Native Multiple GPU Support

Hello everybody

Since the version 3, OpenGL look like have the same power of DirectX. But there only one thing where OpenGL can be considered “deprecated” : multiple GPU support.
OpenGL contexts’ are to basic, and it may be very nice to have a such support like DirectX 10 or 11 with multiple GPU. OpenCL’s context’s creation is very nice too.

The idea is to have a full control off GPUs and bridges (SLI and CrossFire) without using specific vendors’ APIs or extensions, and without specific operating systems function (like OpenCL’s context’s creation).

The easiest solution could be to consider a virtual device : an array of multiple GPUs interconnected by the same bridge.

Exemple of a computer who has a SLI 3-ways and an other GPU :

Virtual device 0
     GPU 0
     GPU 1
     GPU 2

Virtual device 1
     GPU 3

A OpenGL Context should be create on one virtual device.
For example in our fictive computer, we create an OpenGL Context 0 on the virtual device 0.

In a context, we should create one or more memory device. A memory device is where texture, FBOs, render buffers, VB0s, shaders […] should be store And each GPU can have one or more memory device.
For example in our fictive computer, we create 2 memory device :

Memory device 0 on GPU 0 and 1 (so data will be copied in the two graphic memory) 
Memory device 1 on GPU 2

And in a context, we should create one or more OpenGL pipeline. One pipeline per thread on the CPU.
For example in our fictive computer, we create 3 memory device :

pipeline 0 on GPU 0 on the thread N1
pipeline 1 on GPU 1 on the thread N2
pipeline 2 on GPU 0 and 1 on the thread N3
pipeline 3 on GPU 2 on the thread N4

So on threads N1 et N2, we can render by a dynamic 2D load-balancing, on threads N3 we can have an “on the fly loading for the memory device 0”. and on the thread N4, we can render shadow maps.

And then we should have commands to copy somme objects from a memory device to an other may be on an other GPU. And the copy directly use the bridge connection instead passing by mother board’s memory.

I think a such idea could be very difficult to implement, but it could bring to us a lot of facilities and performance for Multiple GPUs rendering.

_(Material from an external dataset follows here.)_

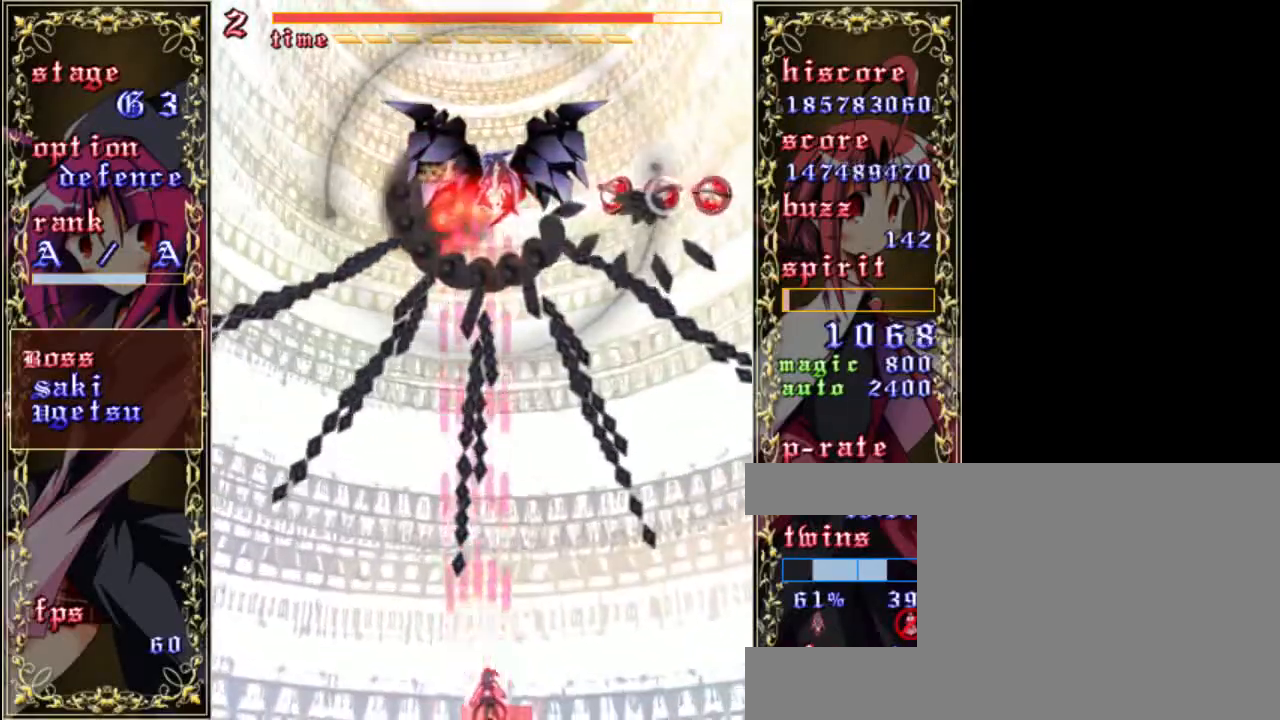
{"keys": ["right", "shift", "z"], "events": [[50, "down", "up"], [50, "right", "up"], [250, "right", "down"]]}
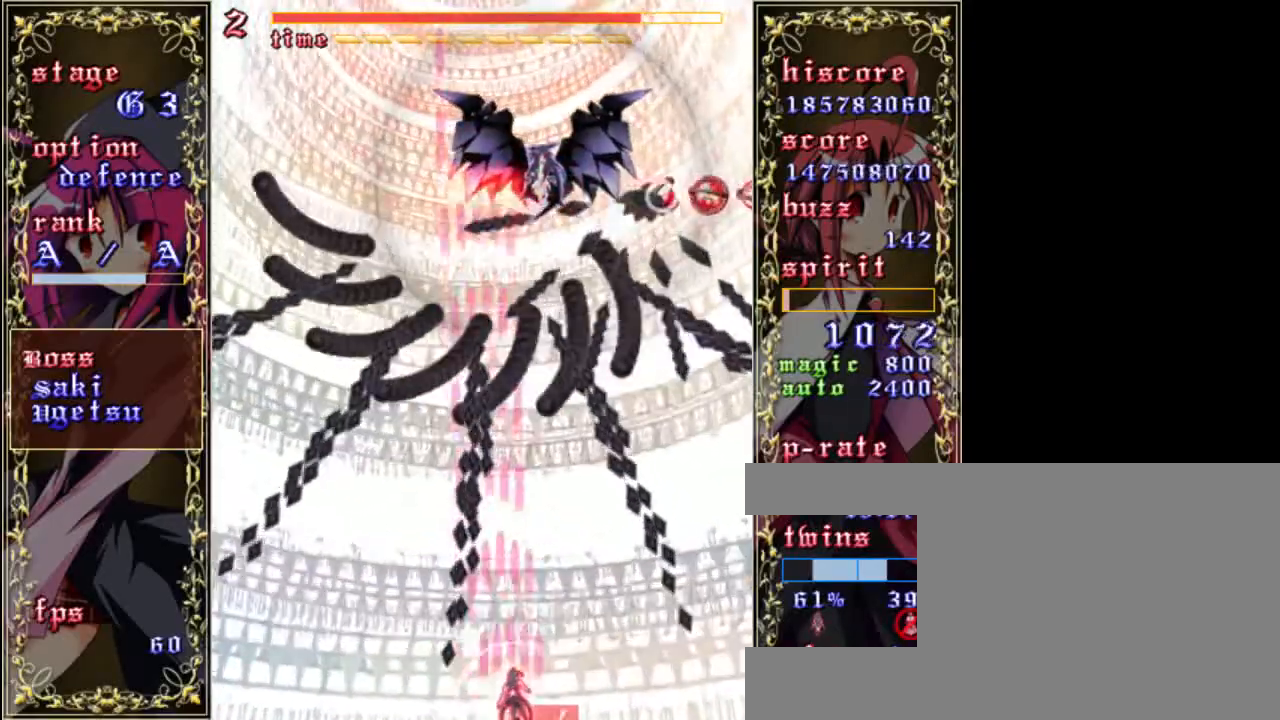
{"keys": ["shift", "z"], "events": [[50, "up", "down"], [317, "up", "up"], [417, "right", "up"]]}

I think it’s a nice idea, but I can’t see that happening in reality.
The biggest trouble is your asking to abstract the GPUs completely and treat them all like they are multiple equivalent devices. And that’s where the reality will start to bite first.
Not all GPUs are the same; they vary widly in their capability,performance and rendering quality.
I could imagine cases where a Sandy Bridge GPU was ‘coupled’ with a real GPU and rendering performance would actually drop rather than increase. What if one of the GPUs did not support a feature? What if one of the GPUs did not natively support a texture format, nor had the memory speed or size to properly handle the task. Not to mention bad drivers for one of the GPUs.
How would an application developer work round those kinds of issue and avoid using parts of the abstracted GPUs - how would they even identify which virtual GPUs were which in order to begin coding around them? Kinda defeats the whole purpose of what your asking for.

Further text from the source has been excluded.